Les États-Unis n’ont pas permis une victoire rapide de l'Ukraine. « Il a été imprudent de la part des politiciens républicains de bloquer l’aide – une imprudence qui a été fatale à des milliers d’Ukrainiens – mais cette imprudence est loin d’être terminée », « pour ne pas avoir permis une victoire rapide de l'Ukraine » dénonce Nicolas Tenzer sur son blog. « Bref, ce vote [aide à l’Ukraine] reflète une certaine continuité d’un soutien mesuré, à mi-chemin, à l’Ukraine et, finalement, d’une non-décision », analyse correctement celui qui déclarait fin mars dernier : « L'envoi de troupes occidentales au sol doit être une hypothèse possible ». Les États-Unis et ses alliés ont décidé de laisser la Russie gagner contre l’Ukraine tout en s’enrichissant sur les soldats ukrainiens envoyés au front. 
 
Nicolas Tenzer explique pourquoi l’Ukraine va perdre la guerre. « Si nous voulons vraiment que l’Ukraine gagne la guerre, les frappes sur le territoire russe sont strictement une manœuvre militaire. Il ne peut y avoir de victoire ukrainienne – en d’autres termes, la reconquête des territoires occupés et l’expulsion de l’armée russe – sans frappes profondes », perçoit-il, affirmant : « Tous les spécialistes militaires sont d'accord : l'armée russe doit être désorganisée en frappant ses bases arrières, ses points de ravitaillement, ses nœuds logistiques – ferroviaires et routiers – qui permettent d'acheminer les armes, les munitions et les hommes vers le front, ses réseaux de communication, mais aussi ses lanceurs au sol et bases aériennes ».

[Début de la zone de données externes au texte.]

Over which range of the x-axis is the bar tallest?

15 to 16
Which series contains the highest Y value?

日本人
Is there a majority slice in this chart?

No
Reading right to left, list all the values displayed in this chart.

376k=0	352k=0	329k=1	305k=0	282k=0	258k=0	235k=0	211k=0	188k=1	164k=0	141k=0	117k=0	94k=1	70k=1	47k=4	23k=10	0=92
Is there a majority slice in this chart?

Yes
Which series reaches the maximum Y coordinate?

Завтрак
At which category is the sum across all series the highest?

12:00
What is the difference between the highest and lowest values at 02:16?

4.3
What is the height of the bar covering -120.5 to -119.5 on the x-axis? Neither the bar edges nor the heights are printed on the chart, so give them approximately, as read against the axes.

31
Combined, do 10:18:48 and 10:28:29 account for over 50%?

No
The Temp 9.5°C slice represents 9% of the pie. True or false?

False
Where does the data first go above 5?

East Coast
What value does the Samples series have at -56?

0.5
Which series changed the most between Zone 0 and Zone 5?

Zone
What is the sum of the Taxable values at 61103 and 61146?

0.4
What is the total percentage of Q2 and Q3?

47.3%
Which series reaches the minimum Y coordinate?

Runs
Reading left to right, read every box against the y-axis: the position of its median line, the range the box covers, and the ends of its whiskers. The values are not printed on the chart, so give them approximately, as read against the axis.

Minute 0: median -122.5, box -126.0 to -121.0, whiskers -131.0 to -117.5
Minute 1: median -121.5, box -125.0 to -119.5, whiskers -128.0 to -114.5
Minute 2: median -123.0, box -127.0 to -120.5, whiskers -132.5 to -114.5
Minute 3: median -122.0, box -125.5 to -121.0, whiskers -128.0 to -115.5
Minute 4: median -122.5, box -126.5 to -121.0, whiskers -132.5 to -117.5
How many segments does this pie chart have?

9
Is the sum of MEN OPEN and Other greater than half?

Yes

Même si « le président Joe Biden a promulgué ce mercredi un programme d'aide fournissant une assistance militaire cruciale à l'Ukraine, clôturant des mois de négociations et de débats », comme le formule Nicolas Tenzer, « les États-Unis n’ont pas permis une victoire rapide de l'Ukraine ». Joe Biden a signé, mais les armes et les munitions ne sont pas encore arrivées au front qui fait plus de mille kilomètres de distance à six mois des élections américaines.